__REQUIRED WORK__. Entries below include pictures. Output exactly the lines from the one with "exposure_s: 1/591" down to the one with "vfov_deg: 5.5", both ends included, and leave the pictures out.

Start of MATERIAL SHOWN

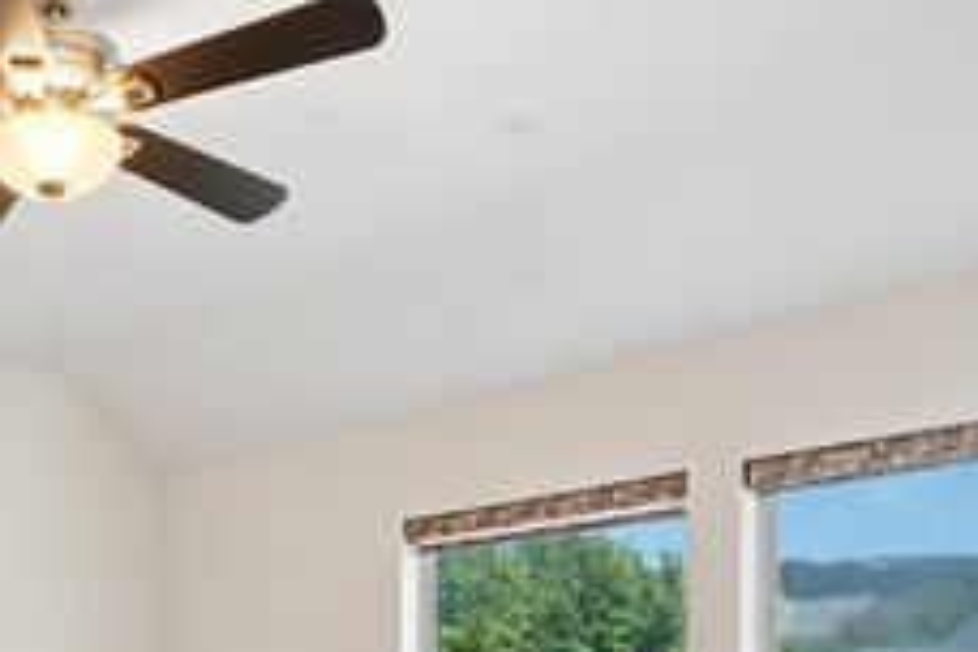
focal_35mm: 45
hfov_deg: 38.6
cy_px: 740
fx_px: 1222
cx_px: -4
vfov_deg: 27.1
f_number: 9
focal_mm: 16
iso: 400
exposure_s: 1/15
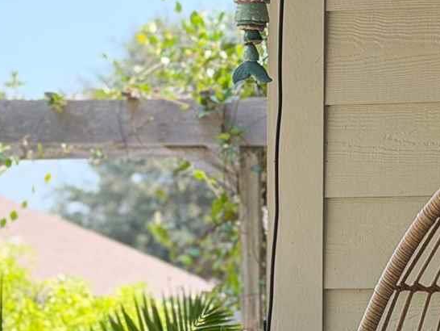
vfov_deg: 8.1
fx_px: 2289
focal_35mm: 180
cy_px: 513
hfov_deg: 11.0
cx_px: 302
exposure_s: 1/690
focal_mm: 6.76
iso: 100
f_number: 1.8
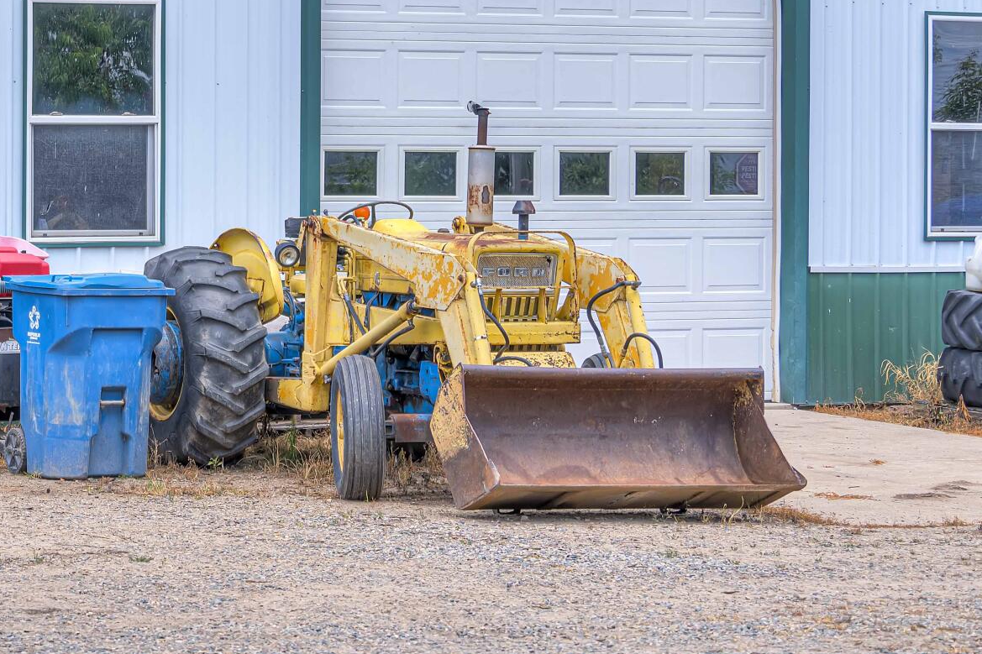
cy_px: 81
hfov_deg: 14.9
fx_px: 3709
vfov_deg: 10.0
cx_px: 71
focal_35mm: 136
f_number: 3.5
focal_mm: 53
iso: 100
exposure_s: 1/640
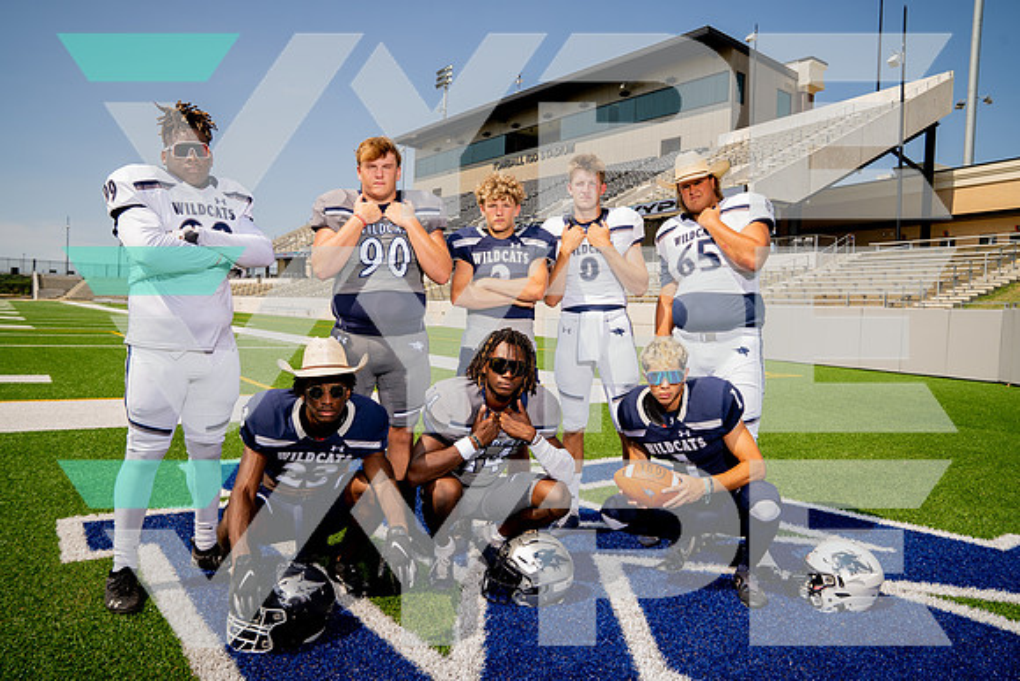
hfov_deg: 73.7
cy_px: 340
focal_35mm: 24
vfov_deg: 53.2
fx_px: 680
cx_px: 510
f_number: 7.1
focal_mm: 24
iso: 100
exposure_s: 1/250
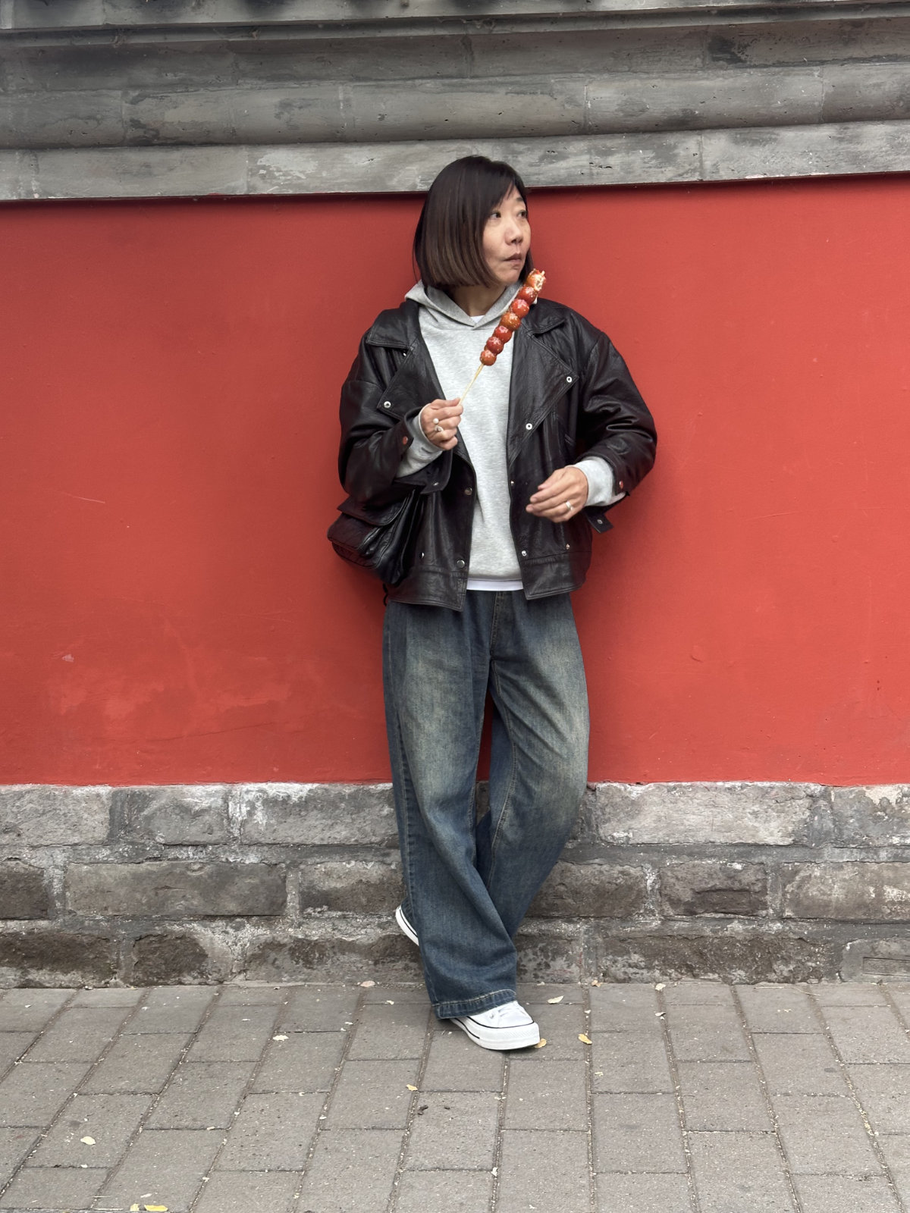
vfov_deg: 39.7
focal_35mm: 48
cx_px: 455
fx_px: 1682
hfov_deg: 30.3
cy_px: 606
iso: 50
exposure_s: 1/152
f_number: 1.8
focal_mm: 6.9
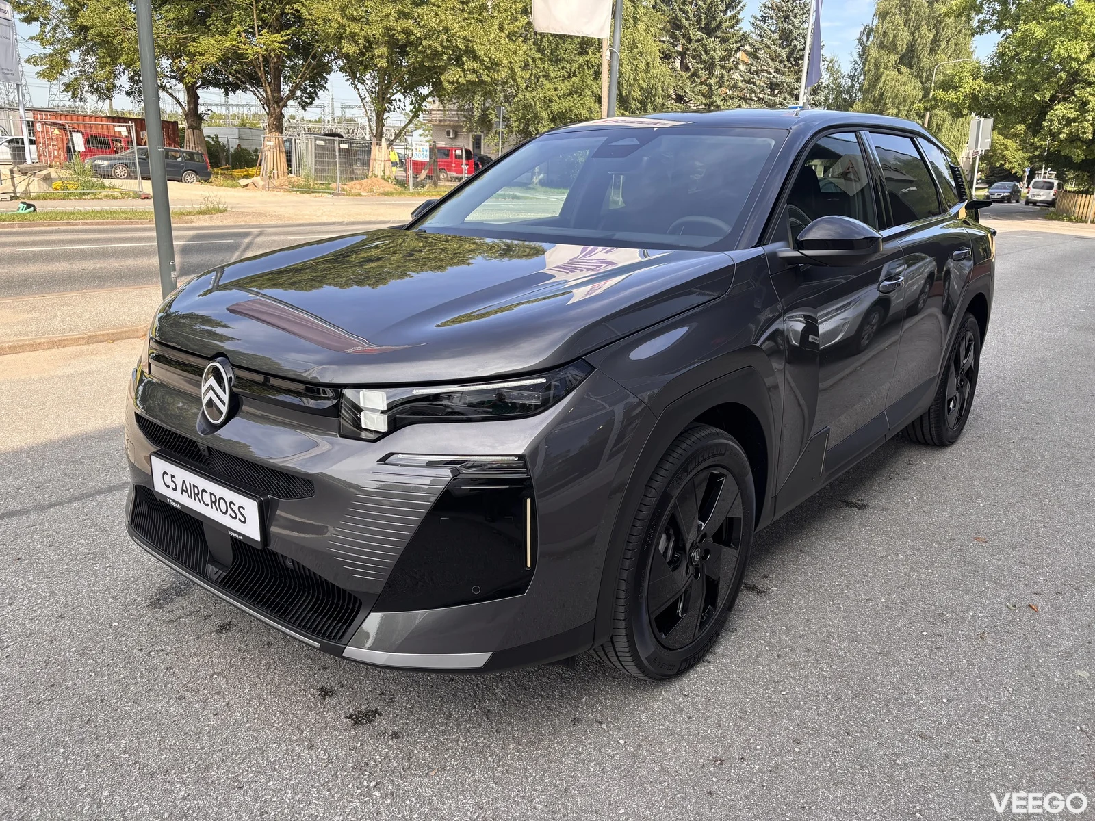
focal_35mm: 26
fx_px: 822
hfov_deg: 67.3
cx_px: 548
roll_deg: -2.7
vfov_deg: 53.1
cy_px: 410
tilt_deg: -17.0
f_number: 1.6
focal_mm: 5.96
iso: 50
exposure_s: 1/591
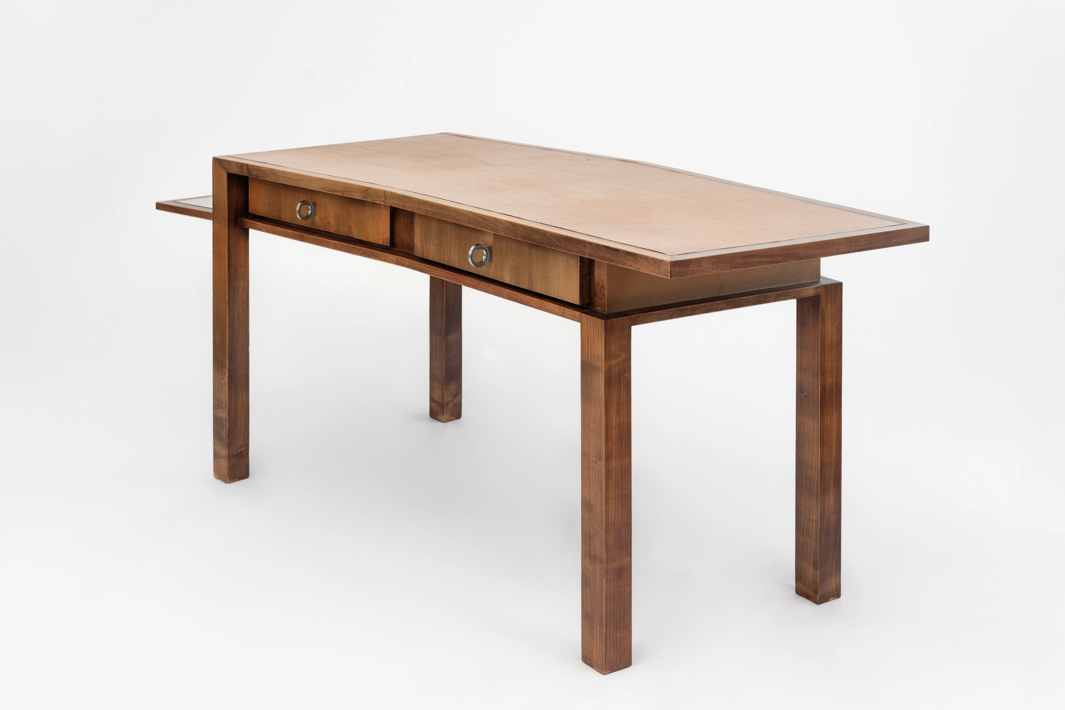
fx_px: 1479
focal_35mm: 50
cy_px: 355
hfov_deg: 39.6
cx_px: 532
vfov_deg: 27.0
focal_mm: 50
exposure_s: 1/50
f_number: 8
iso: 250
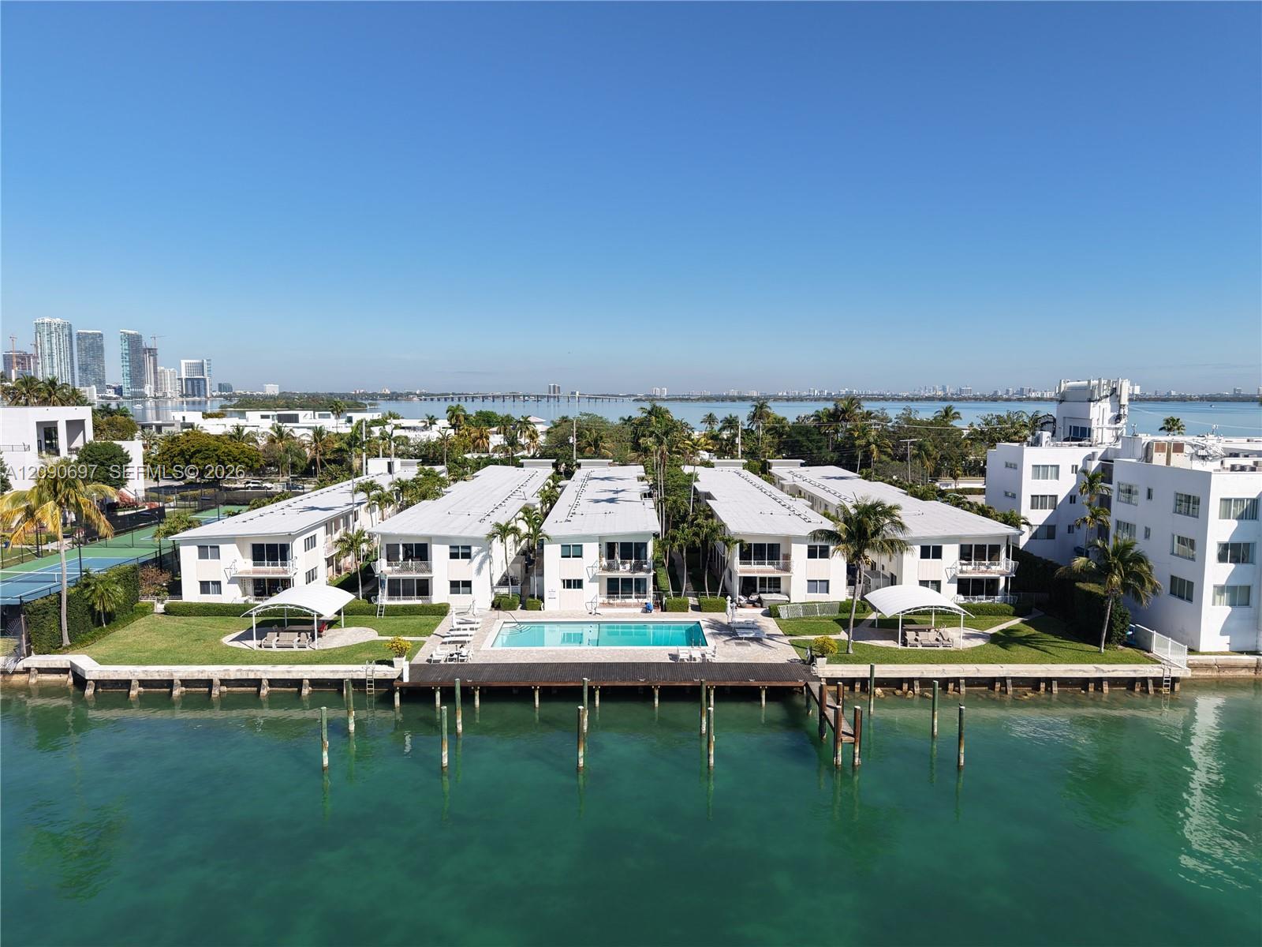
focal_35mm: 24
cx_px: 631
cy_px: 474
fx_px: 875
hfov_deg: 71.6
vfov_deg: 56.8
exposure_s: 1/500
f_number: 1.8
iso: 120
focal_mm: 8.67
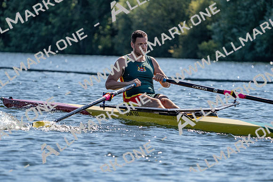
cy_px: 91
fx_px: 1911
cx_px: 136
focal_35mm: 252
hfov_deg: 8.2
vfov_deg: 5.5
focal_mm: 252
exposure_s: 1/1600
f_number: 5.6
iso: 200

End of MATERIAL SHOWN

__RESPONSE BELOW__.
exposure_s: 1/591
fx_px: 1479
focal_35mm: 50
cy_px: 355
hfov_deg: 39.6
cx_px: 532
vfov_deg: 27.0
focal_mm: 50
exposure_s: 1/50
f_number: 8
iso: 250
focal_35mm: 24
cx_px: 631
cy_px: 474
fx_px: 875
hfov_deg: 71.6
vfov_deg: 56.8
exposure_s: 1/500
f_number: 1.8
iso: 120
focal_mm: 8.67
cy_px: 91
fx_px: 1911
cx_px: 136
focal_35mm: 252
hfov_deg: 8.2
vfov_deg: 5.5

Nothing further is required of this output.